Kalpana, a feminist activist had recognized the sexual/gendered politics within her own community much earlier, as Meghna Guhathakurta observes in her article ‘Kalpana’s lasting contribution’ (New Age, June 12, 2008). Guhathakurta writes, “…in most nationalist or ethnic movements the gender question becomes a subtext to the larger ‘national’ one.”

In a similar vein, D’Costa in her recent book Nationbuilding, Gender and War Crimes in South Asia (Routledge, 2011) notes that “structural factors and strategic choices have shaped the outcomes of particular policies followed by women’s movements within the country.” Perhaps this is also true of the Jumma women’s movement.

Kalpana was ‘vanished’ 16 years ago on this day, a day before the national parliamentary elections. Her brother Kalicharan recognized the military officer Lieutenant Ferdous Kaiser Khan of Kojoichari Army camp who, accompanied by 7-8 others in plainclothes, came to their house at 1:30 in the morning, blindfolded her and her brothers, and took them away. Her brothers returned. Kalpana is still ‘missing’. Despite overwhelming evidence against the Army officers, numerous calls for justice from national and international human rights activists, and several layers of ‘investigations’, there has been no development.

Kalpana was the general secretary of the Hill Women’s Federation, a student at the Baghaichari Kachalang College. Friends who knew her talked about her outspoken protest against army occupation in the CHT. After her death, the discovery of her diary and letters exchanged with comrades of the movement revealed her single-minded determination to fight against Bengali colonialism through militarization. Sixteen years after her disappearance Raja Devasish Roy speaks to New Age about meeting her, about her life and the investigation of the case and the effect of her struggle, in life and ‘disappearance’, on the Jumma women’s movement of today.

Raja Devasish Roy is the chief of the Chakma Administrative Circle, an official body, and the traditional raja of the Chakma community. He’s also an expert member of the United Nations Permanent Forum on Indigenous Issues (UNPFII) for 2011-13. Barrister Devasish Roy is an advocate at the Supreme Court of Bangladesh.

# Records supplied:
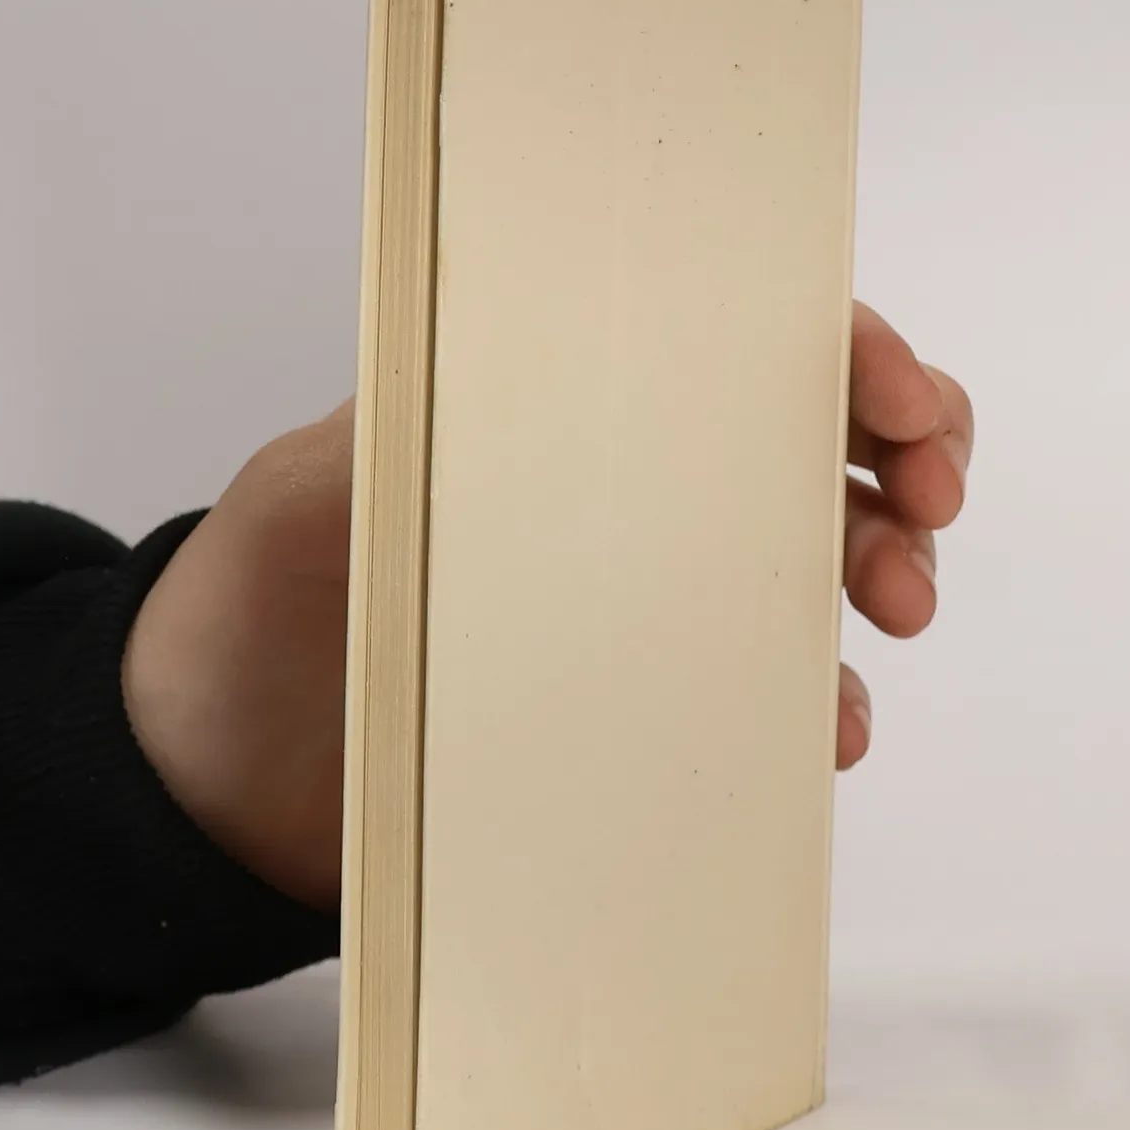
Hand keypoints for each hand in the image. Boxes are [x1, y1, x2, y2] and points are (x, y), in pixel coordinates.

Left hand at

* * *

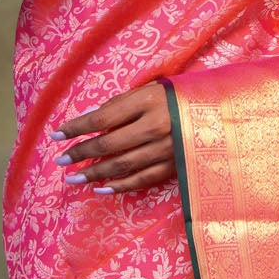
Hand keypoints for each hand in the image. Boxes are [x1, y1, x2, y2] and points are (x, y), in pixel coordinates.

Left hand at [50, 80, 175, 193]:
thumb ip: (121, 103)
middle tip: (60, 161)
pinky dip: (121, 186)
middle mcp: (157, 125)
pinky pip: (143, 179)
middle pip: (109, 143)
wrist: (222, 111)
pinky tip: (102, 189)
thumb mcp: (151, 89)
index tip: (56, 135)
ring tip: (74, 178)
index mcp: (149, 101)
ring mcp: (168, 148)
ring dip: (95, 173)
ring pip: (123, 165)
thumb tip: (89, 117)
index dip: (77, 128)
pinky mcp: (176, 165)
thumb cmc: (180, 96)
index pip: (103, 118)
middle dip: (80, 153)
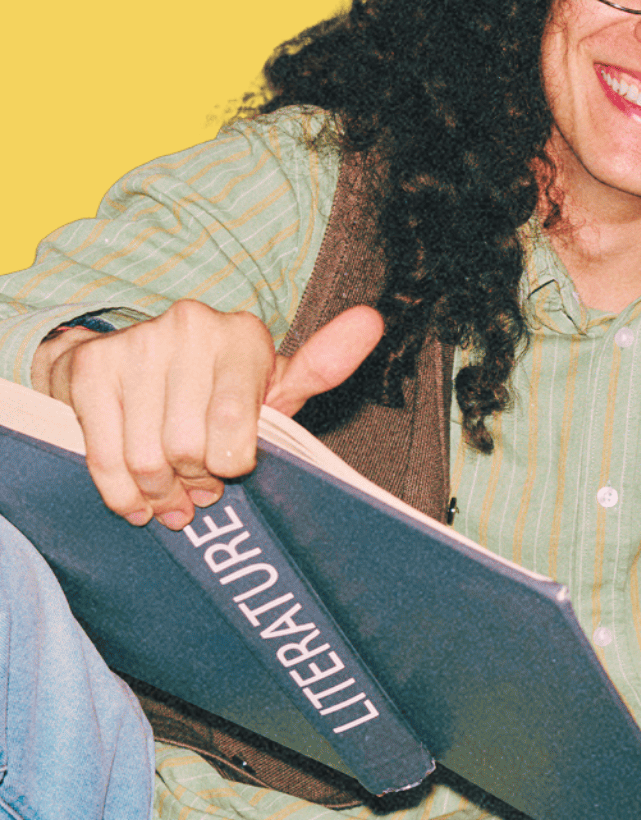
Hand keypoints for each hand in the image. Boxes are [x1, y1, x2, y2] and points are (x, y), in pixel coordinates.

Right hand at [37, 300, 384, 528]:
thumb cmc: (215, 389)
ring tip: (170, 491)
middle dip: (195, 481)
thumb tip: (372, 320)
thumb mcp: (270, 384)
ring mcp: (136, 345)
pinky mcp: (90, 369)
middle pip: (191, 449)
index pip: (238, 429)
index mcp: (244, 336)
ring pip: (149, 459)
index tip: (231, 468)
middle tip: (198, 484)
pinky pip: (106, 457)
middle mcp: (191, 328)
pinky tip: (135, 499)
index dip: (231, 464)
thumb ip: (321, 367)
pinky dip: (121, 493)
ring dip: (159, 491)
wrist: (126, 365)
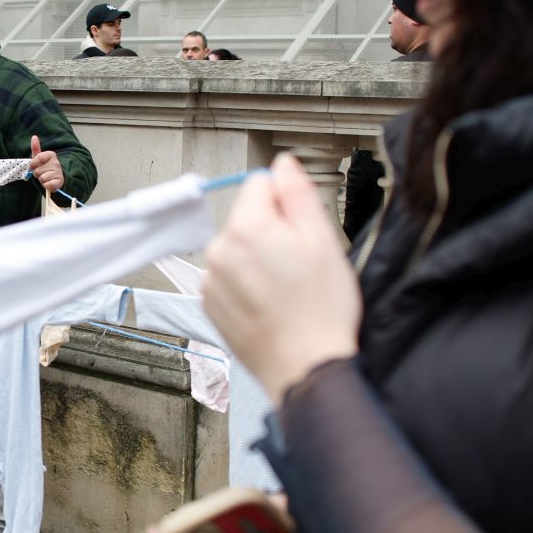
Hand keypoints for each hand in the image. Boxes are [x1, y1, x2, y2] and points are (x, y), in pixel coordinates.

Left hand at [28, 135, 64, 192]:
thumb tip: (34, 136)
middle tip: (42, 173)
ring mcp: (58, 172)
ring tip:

# Required actions:
A: In the passage on Kalpana's disappearance, which military officer did her brother Kalicharan recognize among the men who came to their house?
B: Carry on the passage on Kalpana's disappearance, starting right after its last sentence.

# Answers by item number:
A: Lieutenant Ferdous Kaiser Khan of Kojoichari Army camp.

B:
HSA: In her life and in her disappearance, Kalpana Chakma has become an icon of the Jumma feminist movement. Her fights were not just against military oppression, but also the discrimination within the greater Jumma movement led by men. What do you think were the strongest areas in her struggle?

RDR: Three things, among others: (a) her deep insights into internal and externally-originated gender-based and other discrimination (b) her conviction, despite the odds, to struggle against the denial of the right of self-determination and against gender-based discrimination at the same time and (c) her moral courage to speak out and act based on those beliefs and convictions.

HSA: Please tell New Age readers a little about your interactions with her.

I met her only once, and briefly, at the house of the headman of her village in New Lalyaghona, which I was visiting, along with my (now late) wife and family, some months before her disappearance. She had joined the local people in welcoming our entourage and being hospitable to the guests.

HSA: How do you think her ideology and struggles are relevant to the Jumma women’s movement today?

Her courageous stand is a source of inspiration to Jumma women today to not give up the struggle, and to stay focused on the goal of ending discrimination against women, within their own society and overall, and of struggling for self-determination against racist and discriminatory forces.

HSA: I feel that the strength of the Jumma women is not the same as it was before the 1997 CHT ‘Peace’ Accord. This is reflected in the fact that the prevalence of sexual violence against Jumma women has grown, but there seems to be little in the way of retribution. Is it because of a crisis within the Jumma women’s movement or is it something else? What are your thoughts on this?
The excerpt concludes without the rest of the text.